The trial in South Africa, where almost 7m are believed to be HIV-positive, involved 200 people receiving standard antiretroviral drugs; half were given the Tat vaccine and half a placebo injection. After a year blood tests showed much higher levels of infection-fighting immune cells in the vaccinated group. Results are published in the journal Retrovirology.

Tat is a protein that HIV produces when infecting human cells. It plays a key role in viral replication and in the progress of the disease by weakening the host’s immune system, said Dr Ensoli: “By designing a vaccine that included a small amount of the Tat protein, we were able to induce an immune response capable of improving the effect of HIV drugs.”

HIV drugs — known collectively as antiretroviral therapy or Art — have been a huge success, reducing the global death toll of Aids from 1.5m in 2010 to 1.1m in 2015, according to UNAids. An estimated 17m people currently receive Art.

But the drugs are far from perfect. They do not affect hidden reservoirs of HIV lurking throughout the body; if the patient does not adhere strictly to the regime of pill-taking, the infection may flare up again; and the immune system often remains suppressed even when HIV levels in the blood are very low.

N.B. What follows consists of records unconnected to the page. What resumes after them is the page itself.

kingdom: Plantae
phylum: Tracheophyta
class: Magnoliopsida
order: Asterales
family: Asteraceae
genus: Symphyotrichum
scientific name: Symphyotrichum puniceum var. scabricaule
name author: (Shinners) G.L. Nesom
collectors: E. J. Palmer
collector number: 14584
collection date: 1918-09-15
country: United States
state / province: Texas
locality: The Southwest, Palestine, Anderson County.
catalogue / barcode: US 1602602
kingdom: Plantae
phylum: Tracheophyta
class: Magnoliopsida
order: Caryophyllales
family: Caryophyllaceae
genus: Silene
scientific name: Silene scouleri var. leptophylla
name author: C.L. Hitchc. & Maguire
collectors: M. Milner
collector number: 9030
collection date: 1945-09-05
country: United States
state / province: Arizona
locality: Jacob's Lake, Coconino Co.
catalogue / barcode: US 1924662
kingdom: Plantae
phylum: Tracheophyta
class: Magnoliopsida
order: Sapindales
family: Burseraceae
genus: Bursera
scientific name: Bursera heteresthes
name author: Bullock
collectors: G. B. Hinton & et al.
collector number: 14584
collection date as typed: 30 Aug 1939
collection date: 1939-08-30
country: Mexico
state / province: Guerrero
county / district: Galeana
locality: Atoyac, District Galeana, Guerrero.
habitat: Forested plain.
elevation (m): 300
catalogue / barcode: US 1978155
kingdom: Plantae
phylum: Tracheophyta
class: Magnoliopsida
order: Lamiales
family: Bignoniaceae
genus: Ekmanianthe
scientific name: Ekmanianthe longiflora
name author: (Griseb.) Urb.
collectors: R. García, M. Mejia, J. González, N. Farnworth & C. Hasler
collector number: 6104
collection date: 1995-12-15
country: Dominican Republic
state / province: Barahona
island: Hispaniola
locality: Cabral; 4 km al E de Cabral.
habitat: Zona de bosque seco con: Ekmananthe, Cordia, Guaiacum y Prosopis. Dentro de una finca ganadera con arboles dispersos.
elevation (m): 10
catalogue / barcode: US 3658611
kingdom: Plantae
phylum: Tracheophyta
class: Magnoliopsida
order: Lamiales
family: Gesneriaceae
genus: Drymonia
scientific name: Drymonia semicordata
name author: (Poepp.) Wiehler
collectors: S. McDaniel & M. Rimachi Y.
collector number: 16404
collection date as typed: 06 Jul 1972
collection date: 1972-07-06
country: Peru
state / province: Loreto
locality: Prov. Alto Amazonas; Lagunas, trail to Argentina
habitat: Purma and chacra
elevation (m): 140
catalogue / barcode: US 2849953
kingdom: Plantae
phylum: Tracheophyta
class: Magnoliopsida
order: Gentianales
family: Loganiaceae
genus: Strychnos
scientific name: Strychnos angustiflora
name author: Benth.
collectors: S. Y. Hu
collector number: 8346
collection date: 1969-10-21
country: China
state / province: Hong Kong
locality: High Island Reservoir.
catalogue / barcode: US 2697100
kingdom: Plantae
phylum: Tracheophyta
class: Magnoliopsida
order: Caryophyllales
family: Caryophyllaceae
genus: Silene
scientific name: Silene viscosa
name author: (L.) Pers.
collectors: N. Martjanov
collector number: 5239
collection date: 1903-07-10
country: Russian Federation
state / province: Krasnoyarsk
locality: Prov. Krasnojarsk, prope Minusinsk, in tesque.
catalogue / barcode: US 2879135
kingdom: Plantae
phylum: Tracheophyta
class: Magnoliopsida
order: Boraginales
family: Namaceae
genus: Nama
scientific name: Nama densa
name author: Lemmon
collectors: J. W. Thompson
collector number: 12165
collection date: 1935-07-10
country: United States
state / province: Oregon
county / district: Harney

So a dozen or so therapeutic HIV vaccines are in clinical development. The Italian Tat vaccine is the most advanced of these — just three to four years from market — and its “manufacturing is straightforward and much less expensive when compared with other therapeutic HIV vaccines”, Dr Ensoli said. To make a significant impact on the Aids pandemic, new treatments must be affordable in developing countries where the disease is most prevalent, such as South Africa, she added.

To help pay for more extensive clinical trials of the Tat vaccine and commercialise the technology, Dr Ensoli — director of the National Aids Centre within ISS — has co-founded a private company called Vaxxit. She believes it is the first drug development spinout from ISS, which is Italy’s equivalent of the US National Institutes of Health or UK Medical Research Council.

“ISS has been a bit of a dinosaur in dealing with spinouts but that is changing now,” Dr Ensoli said. “We need spinouts to take discoveries from the lab out into the world.”

Giovanni Cozzone, Vaxxit chief executive, said the company “is actively engaged in raising at least €15m to be used in South Africa to conduct the final clinical studies for [regulatory approval]. Discussions are also taking place with key stakeholders in South Africa to establish a public-private partnership.”